-- Your objective --
Transcribe word for word the lines below from the line with "1) why='reason' act=check" through the line with "6) act=done edits=connect@k rest=unchecked", ends included.

-- Supplied data --
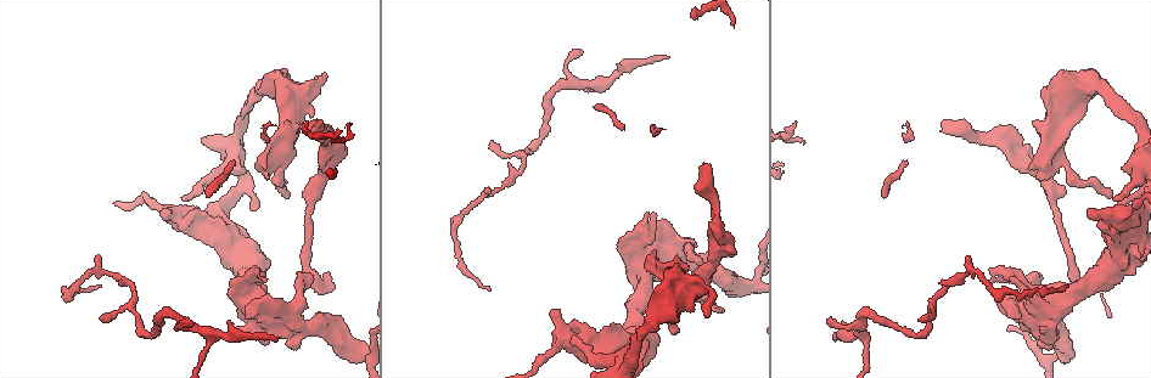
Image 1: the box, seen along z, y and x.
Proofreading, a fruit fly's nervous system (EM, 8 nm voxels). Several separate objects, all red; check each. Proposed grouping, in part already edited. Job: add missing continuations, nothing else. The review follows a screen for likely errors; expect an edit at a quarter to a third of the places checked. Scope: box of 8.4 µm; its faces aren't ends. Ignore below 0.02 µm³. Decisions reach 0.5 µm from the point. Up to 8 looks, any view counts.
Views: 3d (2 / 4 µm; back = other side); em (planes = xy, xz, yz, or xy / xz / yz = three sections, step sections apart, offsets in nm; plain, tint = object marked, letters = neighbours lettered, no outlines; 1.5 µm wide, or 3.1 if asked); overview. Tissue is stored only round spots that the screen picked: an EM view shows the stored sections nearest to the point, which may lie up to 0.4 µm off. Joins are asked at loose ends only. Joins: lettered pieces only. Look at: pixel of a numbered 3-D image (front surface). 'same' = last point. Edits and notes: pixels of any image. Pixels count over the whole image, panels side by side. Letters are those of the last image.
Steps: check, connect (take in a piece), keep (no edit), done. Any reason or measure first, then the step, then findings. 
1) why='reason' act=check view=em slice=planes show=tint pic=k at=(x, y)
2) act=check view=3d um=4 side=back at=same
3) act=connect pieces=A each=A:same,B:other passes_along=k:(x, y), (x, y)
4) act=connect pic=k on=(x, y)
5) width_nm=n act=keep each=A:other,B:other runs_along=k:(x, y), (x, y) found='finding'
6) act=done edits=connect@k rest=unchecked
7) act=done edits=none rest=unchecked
---
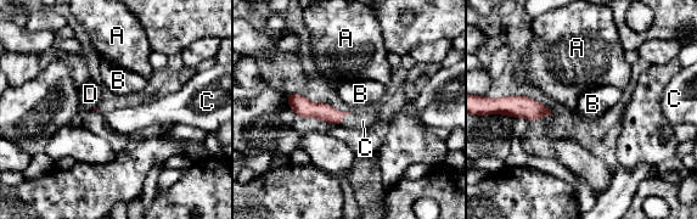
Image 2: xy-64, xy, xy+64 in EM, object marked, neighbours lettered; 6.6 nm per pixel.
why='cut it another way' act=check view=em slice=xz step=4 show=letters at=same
---
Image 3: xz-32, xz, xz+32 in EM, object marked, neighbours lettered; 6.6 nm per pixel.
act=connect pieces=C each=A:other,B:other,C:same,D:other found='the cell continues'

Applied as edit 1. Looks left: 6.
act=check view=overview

-- Task output --
1) why='reason' act=check view=em slice=planes show=tint pic=k at=(x, y)
2) act=check view=3d um=4 side=back at=same
3) act=connect pieces=A each=A:same,B:other passes_along=k:(x, y), (x, y)
4) act=connect pic=k on=(x, y)
5) width_nm=n act=keep each=A:other,B:other runs_along=k:(x, y), (x, y) found='finding'
6) act=done edits=connect@k rest=unchecked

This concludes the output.